All the lives the clan had saved from trafficking networks and twisted Doomer-run operations were small victories that chipped away at evil. But each time they cut off one head of the Hydra, another slithered forward.

Toven's words drifted into his head.We need to cut off the entire serpent, not just a piece.

But how to do that? Navuh's structure of darkness was anchored in centuries of cunning, infiltration, and cruelty, and every time Kian thought their archenemy was defeated or even just slowed down, he discovered that Navuh had managed to outsmart him once more.

Evil thrived in too many corners of the world, and the clan stepping in to rescue one woman was a drop in the ocean.

Yet that one life might matter immeasurably.

41

KYRA

As the rustle of her tent flap pulled Kyra out of her shallow sleep, she bolted up in bed with the dagger she always kept under her pillow.

"Don't kill me!" Zara threw her hands up in the air.

"Zara? What's going on?"

"Sorry about giving you a scare." The woman crouched beside her cot. "The supply run was successful. No ambush. But we've heard through the grapevine that new prisoners are about to be delivered to the compound. I thought you would want to know right away."

Kyra was immediately wide awake. She'd been expecting the current prisoners to be shipped out but not new ones to be delivered, not before the higher-ups' visit that had the entire staff in a flurry of cleaning activity.

Unless the higher-ups were arriving with the new prisoners, then it would all make sense.

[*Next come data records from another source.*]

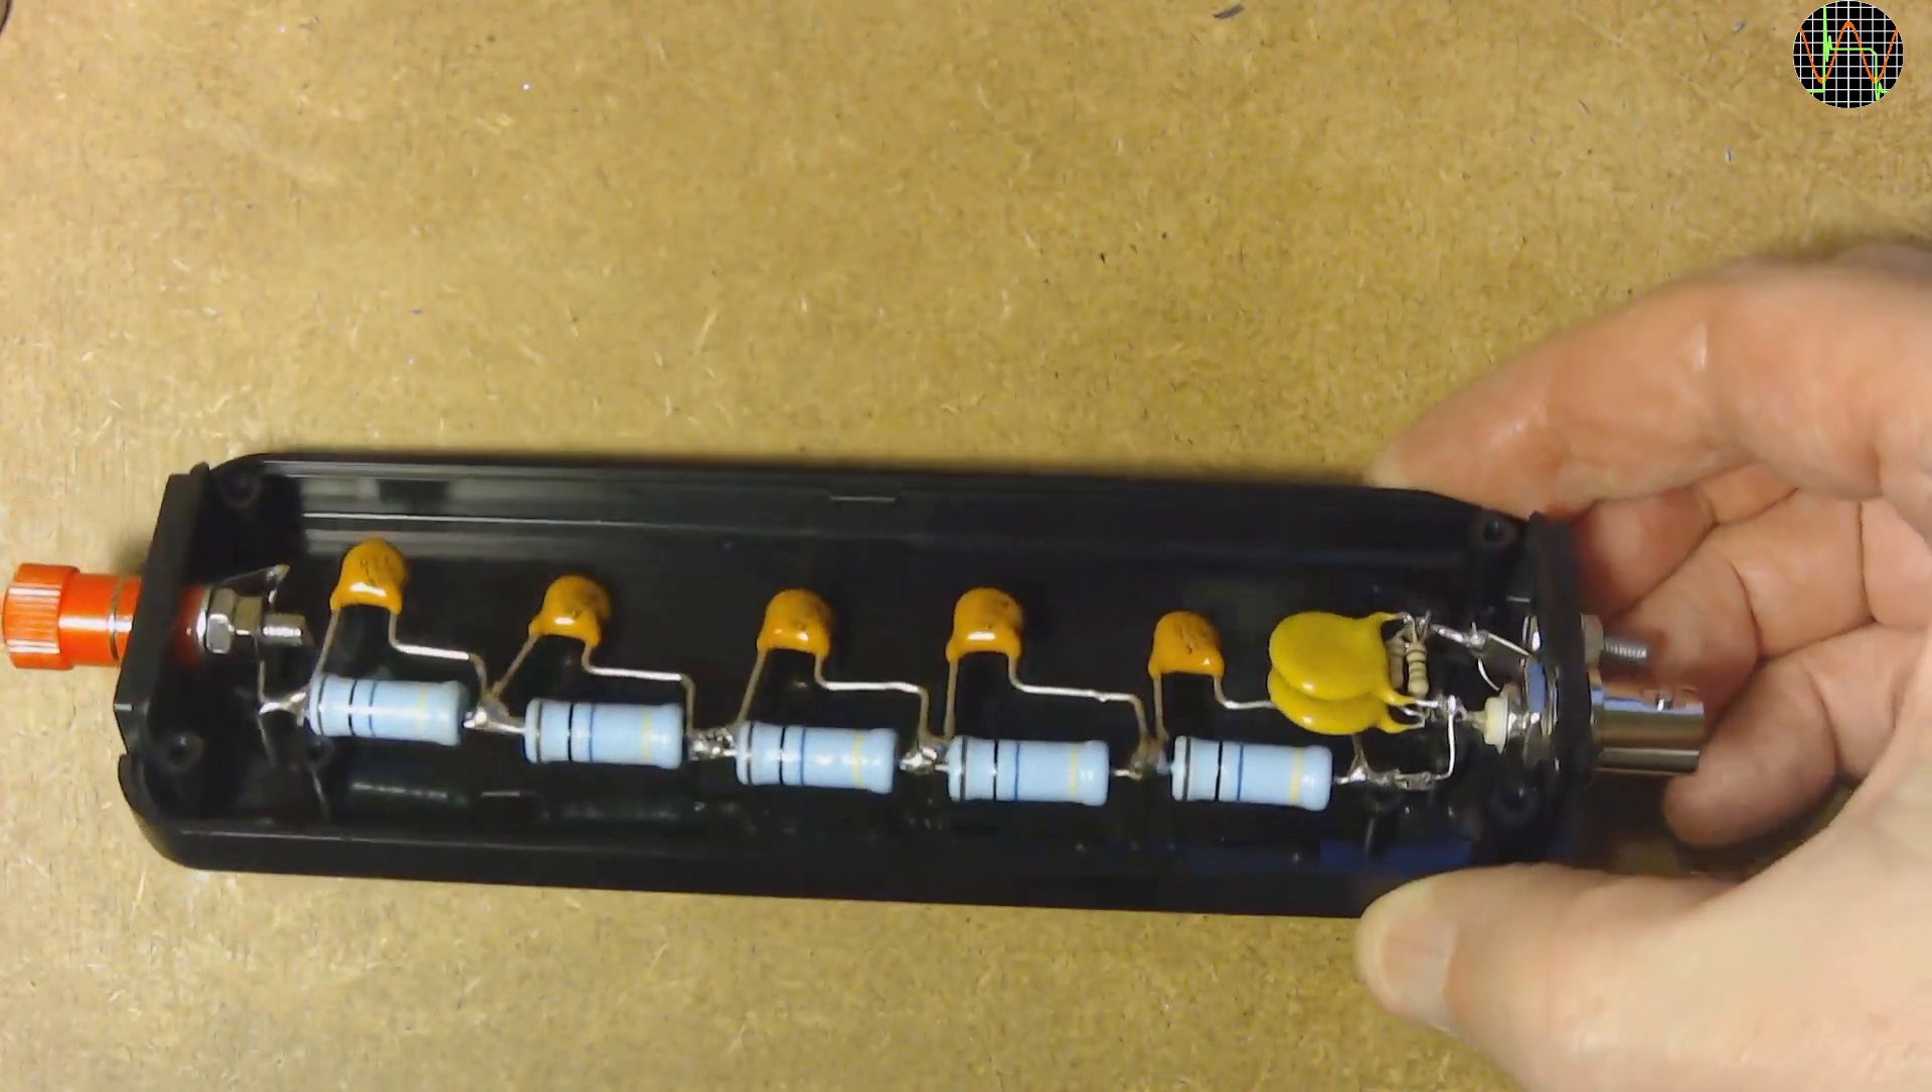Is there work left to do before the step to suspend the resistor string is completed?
No.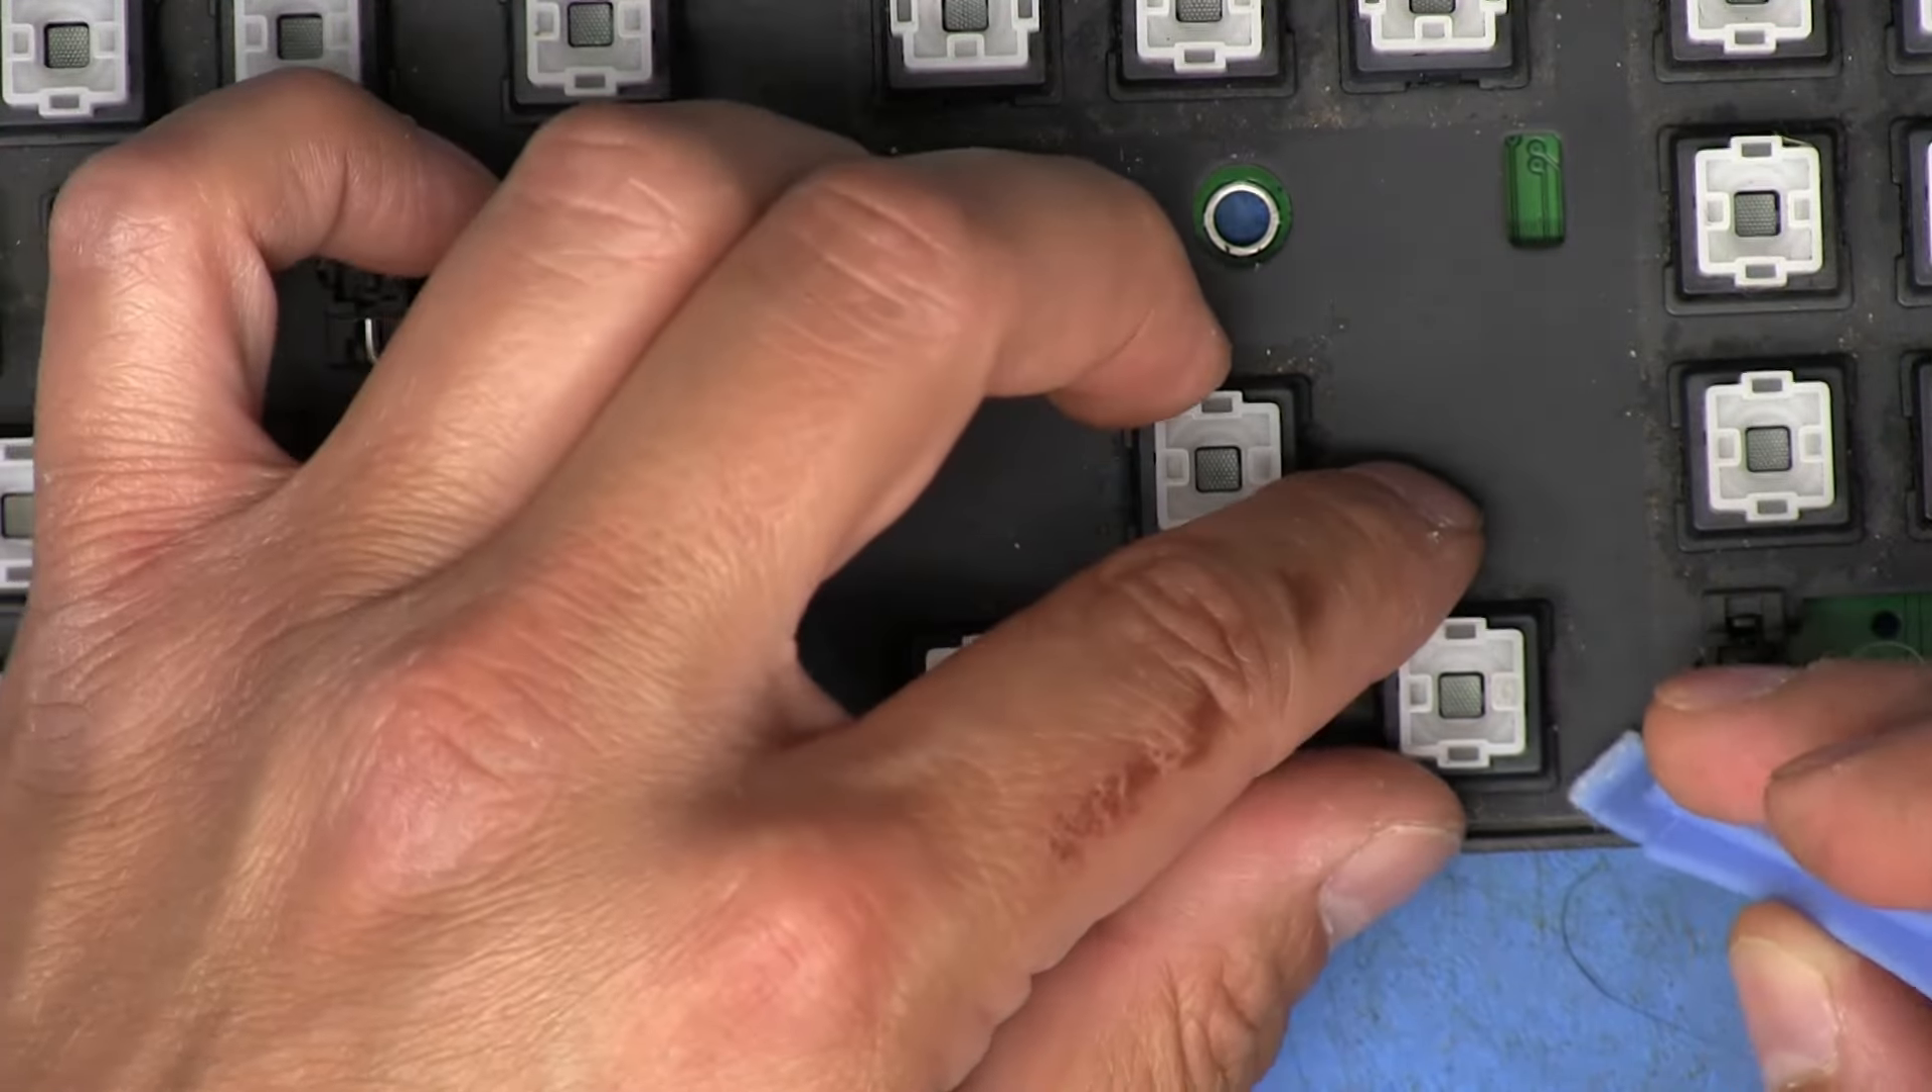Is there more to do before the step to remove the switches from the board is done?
Yes.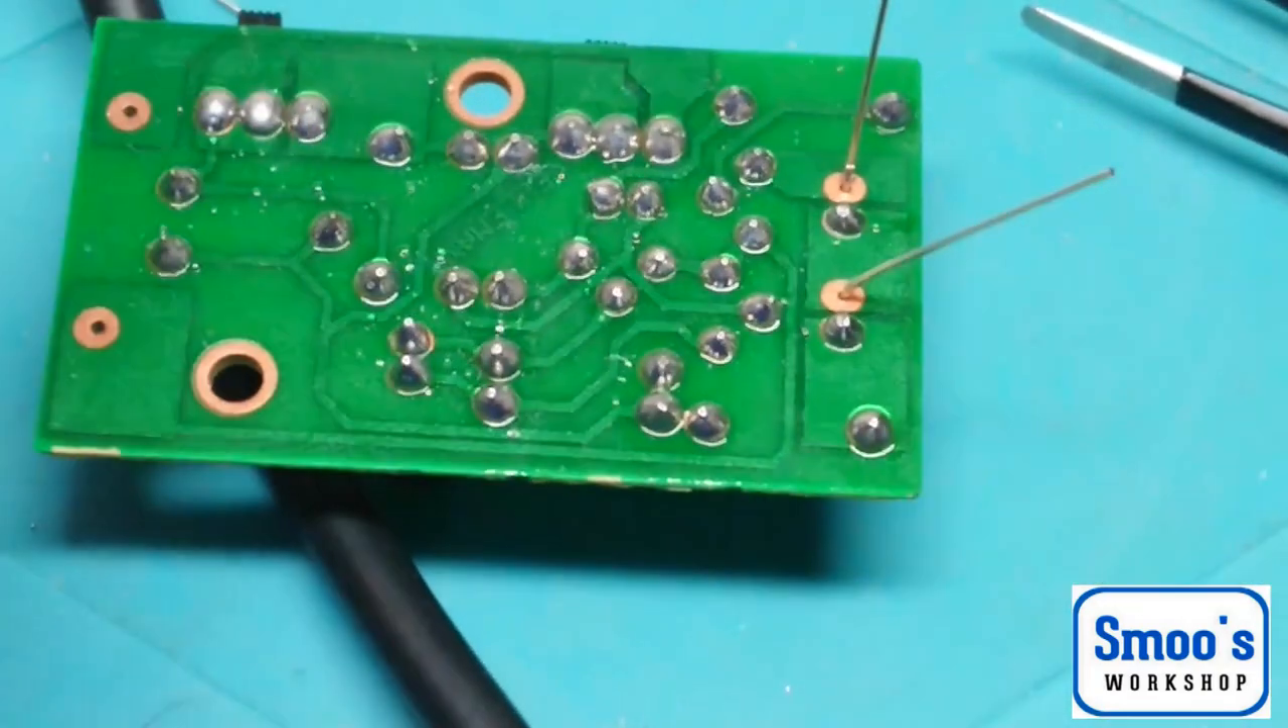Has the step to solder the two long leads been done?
No.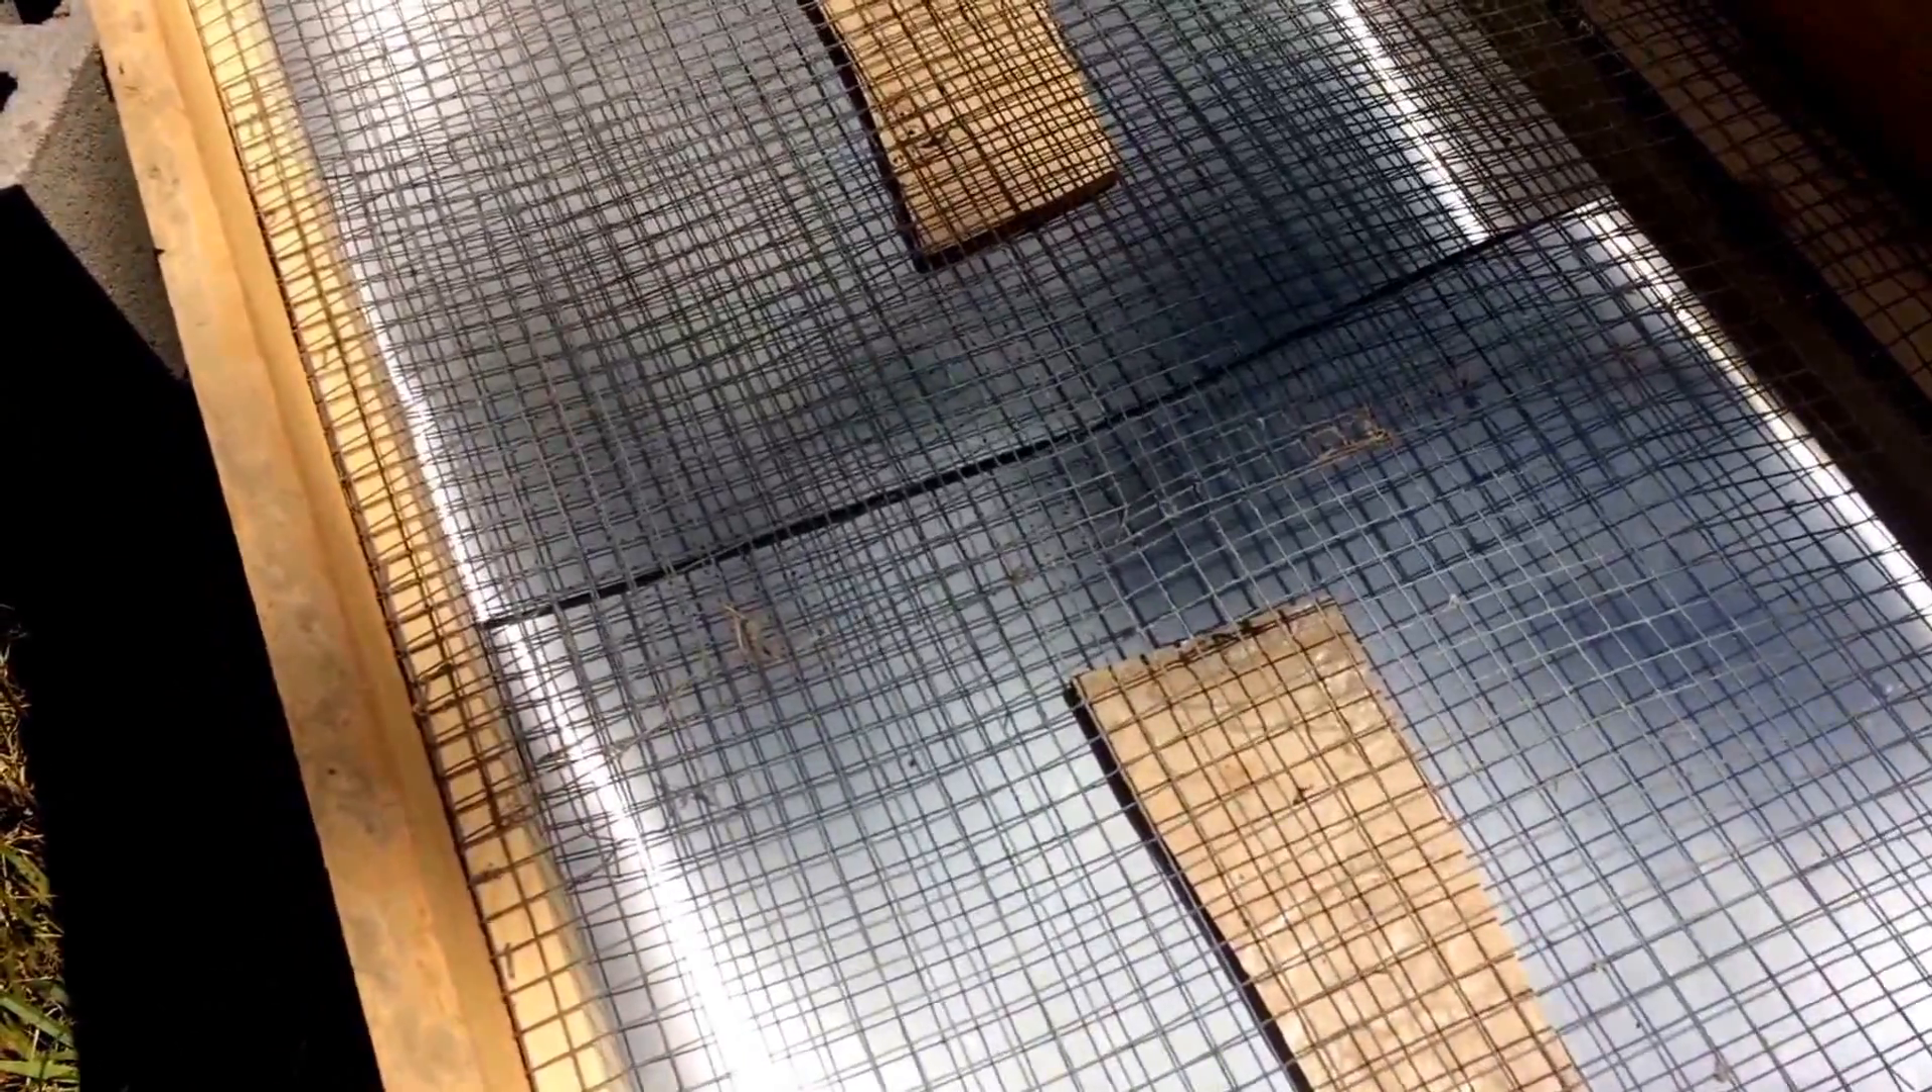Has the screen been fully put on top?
Yes.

Most of the cells were occupied, though, so if they were bringing in new people, they had no choice but to take the old ones out, and hopefully not with a shot to the head, but to transfer them somewhere else. The cells in the compound were meant for interrogation and not for long-term incarceration.

"When?" Kyra asked.

"Tomorrow. That's why I'm here instead of hitting the shower. They will most likely arrive in the evening because that's how long the drive from Abjid takes. We didn't get any information about who the prisoners were or who was bringing them in, but there is only one road they can take through the mountains, and we can stage an ambush there."